As tempting as it was to not talk to anyone else for a feature on talking to yourself, I tracked down Michelle*, a Tumblr user who posts around 20 times a day, mixing an almost stream-of-consciousness account of her thoughts and feelings in with Tumblr’s standard gifs and male models. (Somewhat ironically, she asked to be included under a pseudonym.)

While it feels intimate, both to her and to readers, Michelle is not shouting into an abyss. “As I got more open on there, more people started to follow me,” she says. She generally doesn’t think about her audience while writing a post, or even while posting it, but often reads over things after posting them and changes her mind. Thank god for the edit button, right?

Tumblr is great for talking to yourself in public. Part of this is just the ease of posting half-formed thoughts (proper sentence structure is not only optional on Tumblr; it’s almost discouraged), but part of it stems from careful misuse of the ‘tag’ form.

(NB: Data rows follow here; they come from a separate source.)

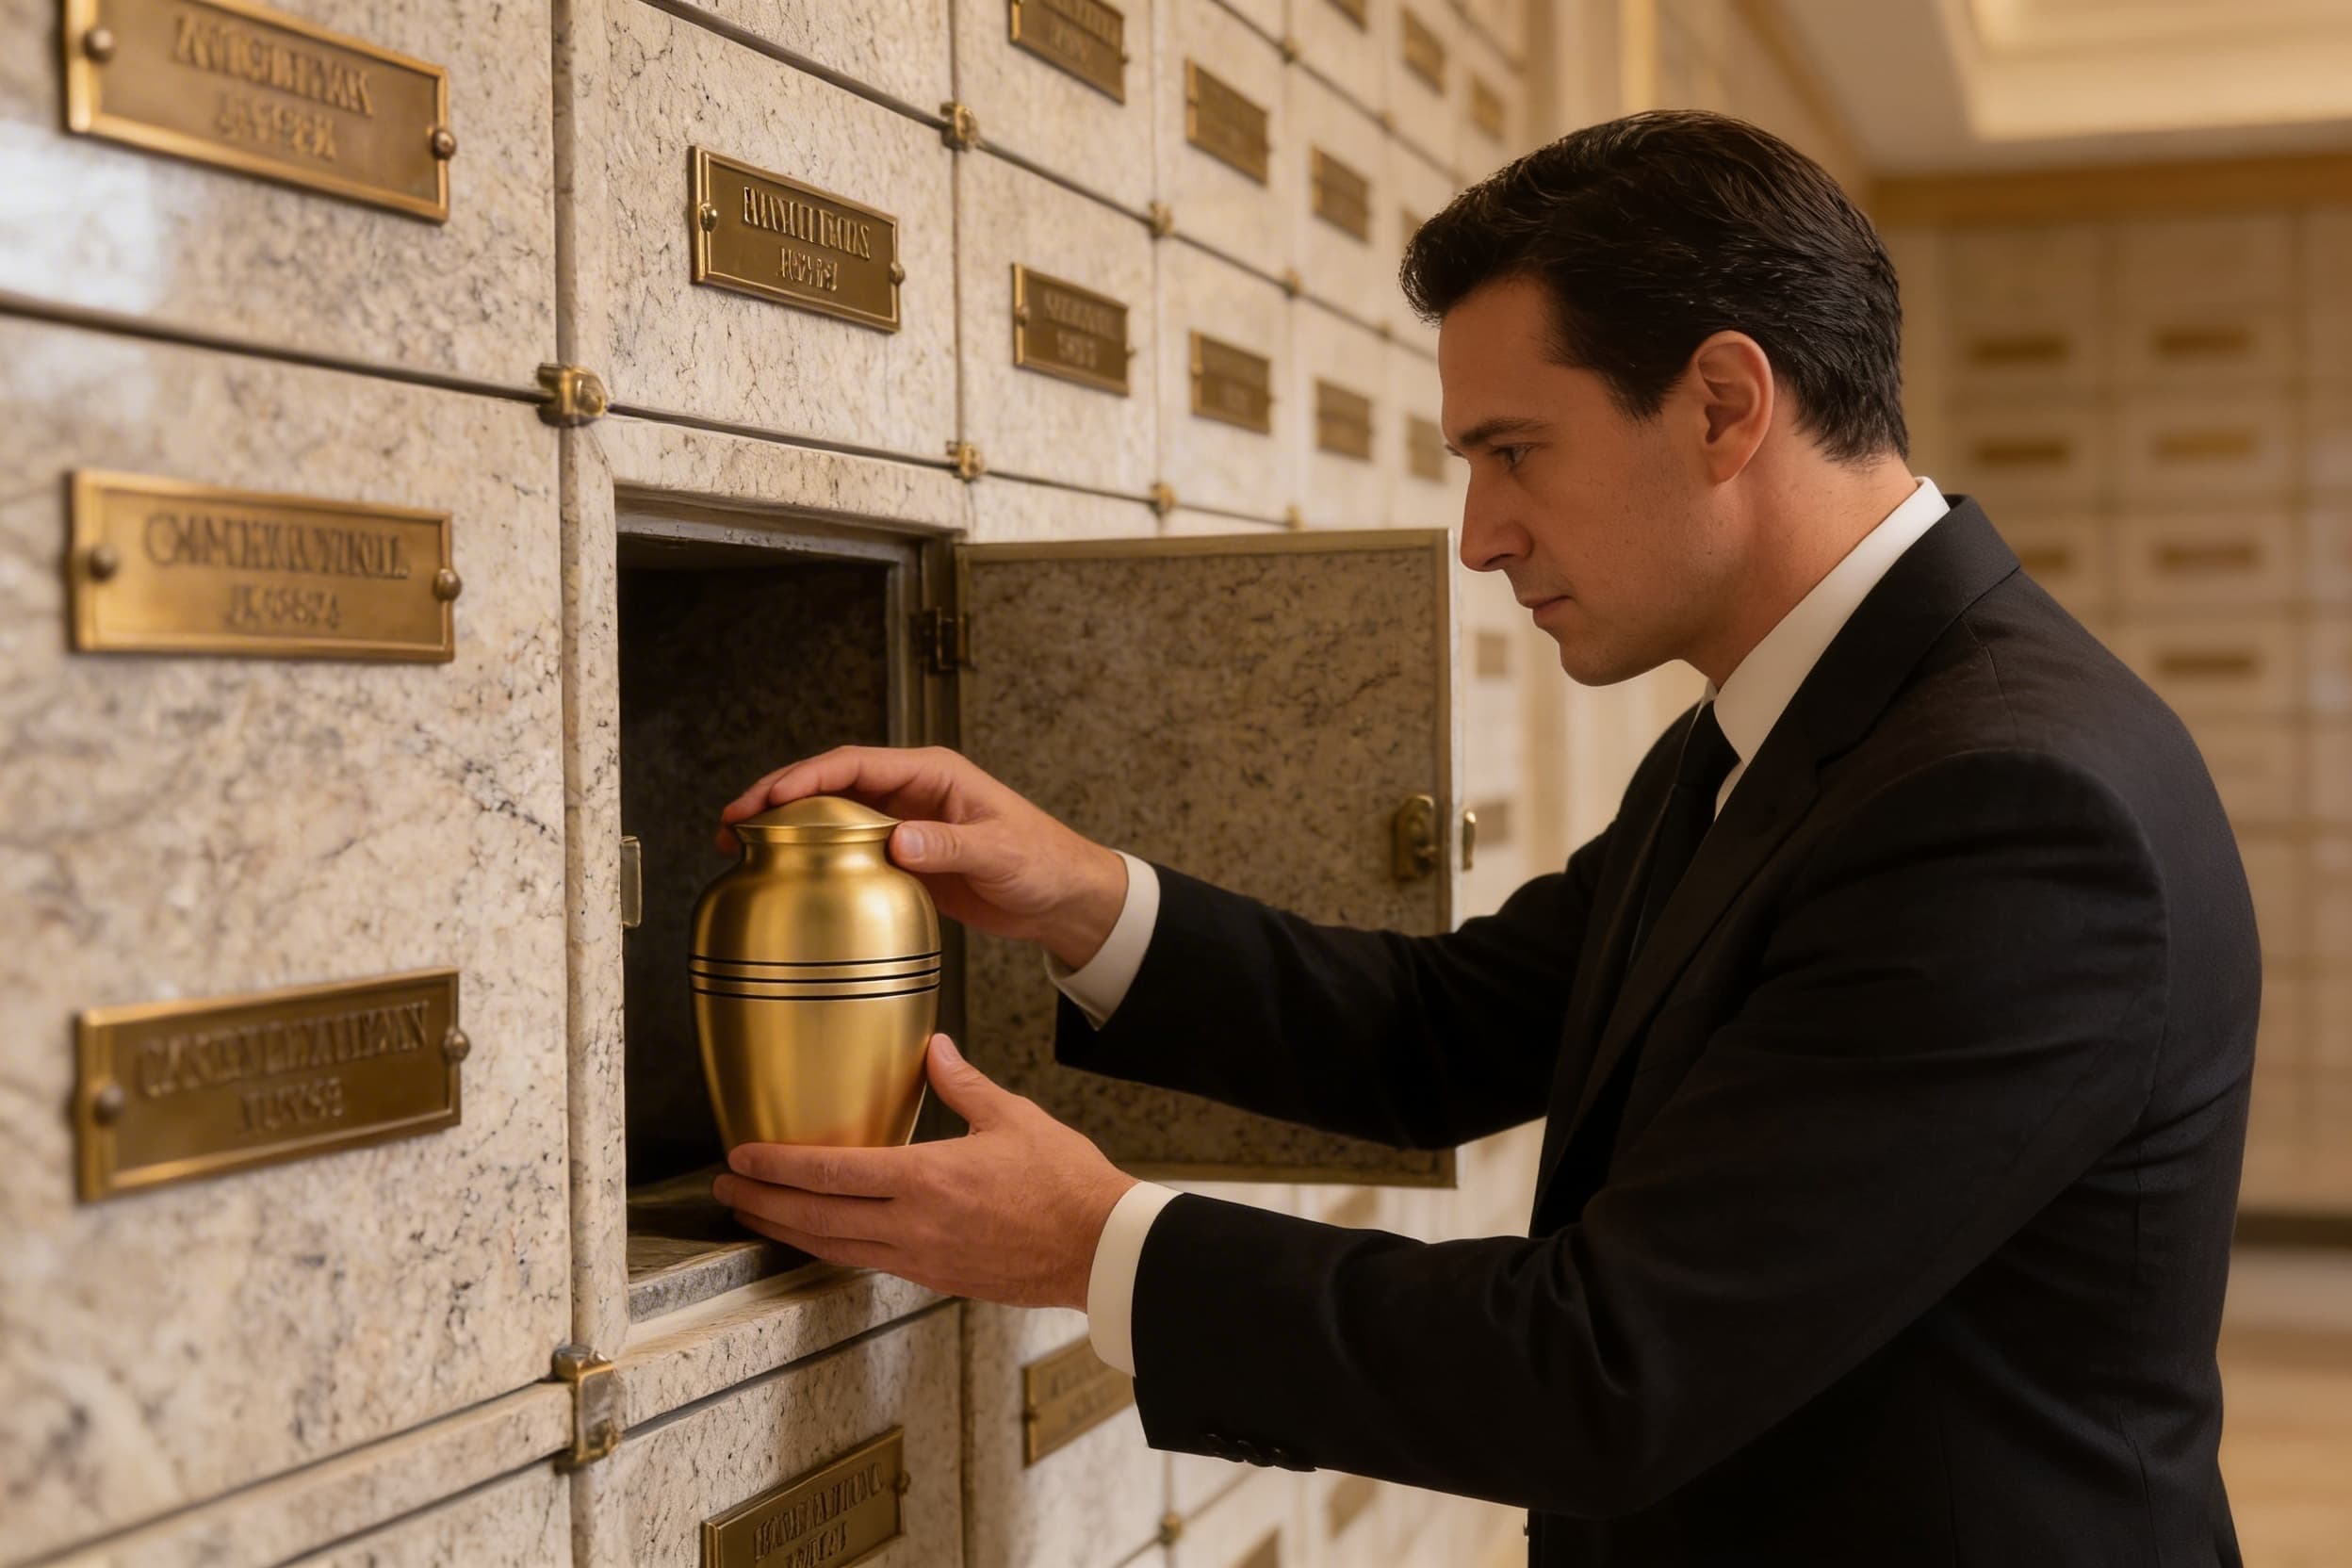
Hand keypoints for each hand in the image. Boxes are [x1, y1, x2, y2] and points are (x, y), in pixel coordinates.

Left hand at [712, 1034, 1138, 1309]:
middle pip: (818, 1219)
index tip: (743, 1155)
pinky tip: (822, 1237)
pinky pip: (870, 1263)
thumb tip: (934, 1049)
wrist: (1099, 1248)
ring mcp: (924, 1259)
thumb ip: (962, 1084)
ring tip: (754, 1216)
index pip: (833, 1173)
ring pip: (836, 1249)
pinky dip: (833, 1248)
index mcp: (928, 1179)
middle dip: (764, 1203)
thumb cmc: (1066, 1184)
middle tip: (727, 1189)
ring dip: (788, 1232)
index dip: (779, 1166)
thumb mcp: (1013, 1118)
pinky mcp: (938, 1278)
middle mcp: (916, 1226)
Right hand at [718, 745, 1128, 969]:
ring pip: (832, 816)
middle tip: (730, 821)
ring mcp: (904, 824)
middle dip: (778, 798)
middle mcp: (911, 791)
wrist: (1063, 898)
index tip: (766, 798)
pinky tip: (783, 873)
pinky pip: (848, 850)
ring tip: (736, 845)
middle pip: (830, 785)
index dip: (805, 777)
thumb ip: (951, 844)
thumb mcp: (999, 852)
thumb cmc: (1042, 862)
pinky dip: (813, 857)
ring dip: (787, 828)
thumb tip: (898, 839)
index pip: (854, 765)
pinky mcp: (905, 858)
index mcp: (932, 773)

Text written in the tag form will display in a less ostentatious grey text below the main body of a Tumblr text post, and needs to be scrolled through to be read properly.

A screenshot showing how Tumblr tags work

How Tumblr tags work Photo: Unknown

“The tags are where the honesty is,” explains Michelle, who often questions whatever she just wrote and her reasons for writing it in the tags below a text post: “It’s kind of like an action and reaction”. This constant questioning of things one just thought simulates the loops we put out brains through perfectly, allowing one to state something and its opposite simultaneously.

Not all of Michelle’s private thoughts actually make it into a Tumblr post – it’s not quite that instinctual. She does compulsively type things out that she knows she will never post, “so I can process it and have that for myself, then just trash it”.

This resonates with those of us who’ve drafted emails we’ve had no intention of sending, who were angry when it turned out Facebook was tracking status updates we wrote out but never posted – and even though Google searches are admissible in court, we’ve all searched for some things we’re not proud of. Is there any real difference between me typing “f**k f**k f**k f**k f**k” out and actually saying it aloud?

An aerial shot of Henry Cooke

Henry Cooke Photo: Diego Opatowski / The Wireless

No, but that’s missing the point. Talking to yourself is useful, not just for revving yourself up or verbalising a difficult problem, but for actually knowing yourself. The part of me that wants me to remember everything bad I have ever done is probably making me a more conscientious person, even if I think he’s a bit of a dick. The part of you which idly types out the name of someone you know whenever you are on Facebook might know more about your heart than your regular brain does. You contain multitudes, multitudes which will inevitably disagree with each other. Your personality is not a continuous whole. The tags are as important as the post.